Add lane masks bit-shift in the porting guide

neon60 · neon60 · commit f5dc82cee99d · 2025-06-07T16:49:42.000+02:00
diff --git a/.wordlist.txt b/.wordlist.txt
@@ -15,6 +15,7 @@ bfloat
 Bitcode
 bitcode
 bitcodes
+bitmask
 blockDim
 blockIdx
 builtins
diff --git a/docs/how-to/hip_porting_guide.rst b/docs/how-to/hip_porting_guide.rst
@@ -611,6 +611,70 @@ code, while the host can query it during runtime via the device properties. See
 the :ref:`HIP language extension for warpSize <warp_size>` for information on
 how to write portable wave-aware code.
 
+Lane masks bit-shift
+================================================================================
+
+A thread in a warp is also called a lane, and a lane mask is a bitmask where
+each bit corresponds to a thread in a warp. A bit is 1 if the thread is active,
+0 if it's inactive. Bit-shift operations are typically used to create lane masks
+and on AMD GPUs the ``warpSize`` can differ between different architectures,
+that's why it's essential to use correct bitmask type, when porting code.
+
+Example:
+
+.. code-block:: cpp
+
+  // Get the thread's position in the warp
+  unsigned int laneId = threadIdx.x % warpSize;
+
+  // Use lane ID for bit-shift
+  val & ((1 << (threadIdx.x % warpSize) )-1 );
+
+  // Shift 32 bit integer with val variable
+  WarpReduce::sum( (val < warpSize) ? (1 << val) : 0);
+
+Lane masks are 32-bit integer types as this is the integer precision that C 
+assigns to such constants by default. GCN/CDNA architectures have a warp size of
+64, :code:`threadIdx.x % warpSize` and :code:`val` in the example may obtain 
+values greater than 31. Consequently, shifting by such values would clear the 
+32-bit register to which the shift operation is applied. For AMD
+architectures, a straightforward fix could look as follows:
+
+.. code-block:: cpp
+  
+  // Get the thread's position in the warp
+  unsigned int laneId = threadIdx.x % warpSize;
+
+  // Use lane ID for bit-shift
+  val & ((1ull << (threadIdx.x % warpSize) )-1 );
+
+  // Shift 64 bit integer with val variable
+  WarpReduce::sum( (val < warpSize) ? (1ull << val) : 0);
+
+For portability reasons, it is better to introduce appropriately
+typed placeholders as shown below:
+
+.. code-block:: cpp
+
+  #if defined(__GFX8__) || defined(__GFX9__)

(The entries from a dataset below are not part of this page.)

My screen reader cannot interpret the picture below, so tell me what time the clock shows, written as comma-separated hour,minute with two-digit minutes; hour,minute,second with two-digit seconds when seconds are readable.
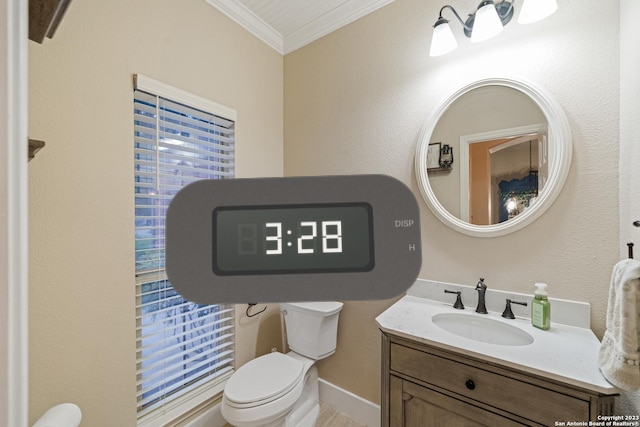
3,28
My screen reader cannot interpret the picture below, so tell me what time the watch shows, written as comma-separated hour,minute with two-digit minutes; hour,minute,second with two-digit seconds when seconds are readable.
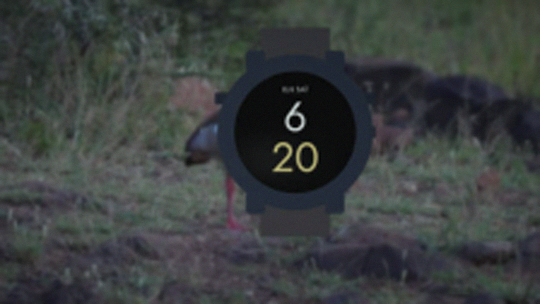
6,20
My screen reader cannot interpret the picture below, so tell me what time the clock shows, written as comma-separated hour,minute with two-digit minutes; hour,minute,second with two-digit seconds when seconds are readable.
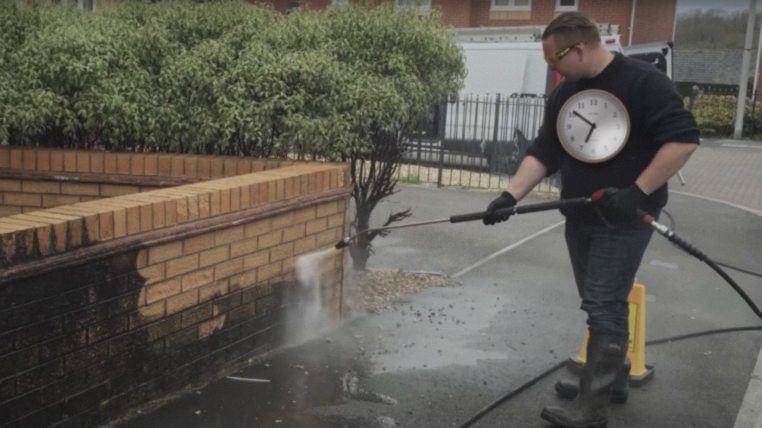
6,51
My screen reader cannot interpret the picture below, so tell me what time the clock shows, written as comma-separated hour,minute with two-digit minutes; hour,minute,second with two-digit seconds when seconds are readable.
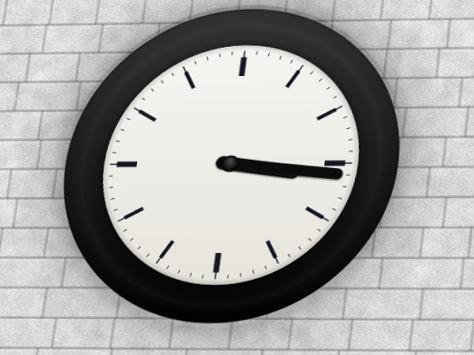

+  typedef uint64_t lane_mask_t;
+  #else
+  typedef uint32_t lane_mask_t;
+  #endif
+
+The use of :code:`lane_mask_t` with the previous example:
+
+.. code-block:: cpp
+
+  // Get the thread's position in the warp
+  unsigned int laneId = threadIdx.x % warpSize;
+
+  // Use lane ID for bit-shift
+  val & ((lane_mask_t{1} << (threadIdx.x % warpSize) )-1 );
+
+  // Shift 32 or 64 bit integer with val variable
+  WarpReduce::sum( (val < warpSize) ? (lane_mask_t{1} << val) : 0);
+
 Porting from CUDA __launch_bounds__
 ================================================================================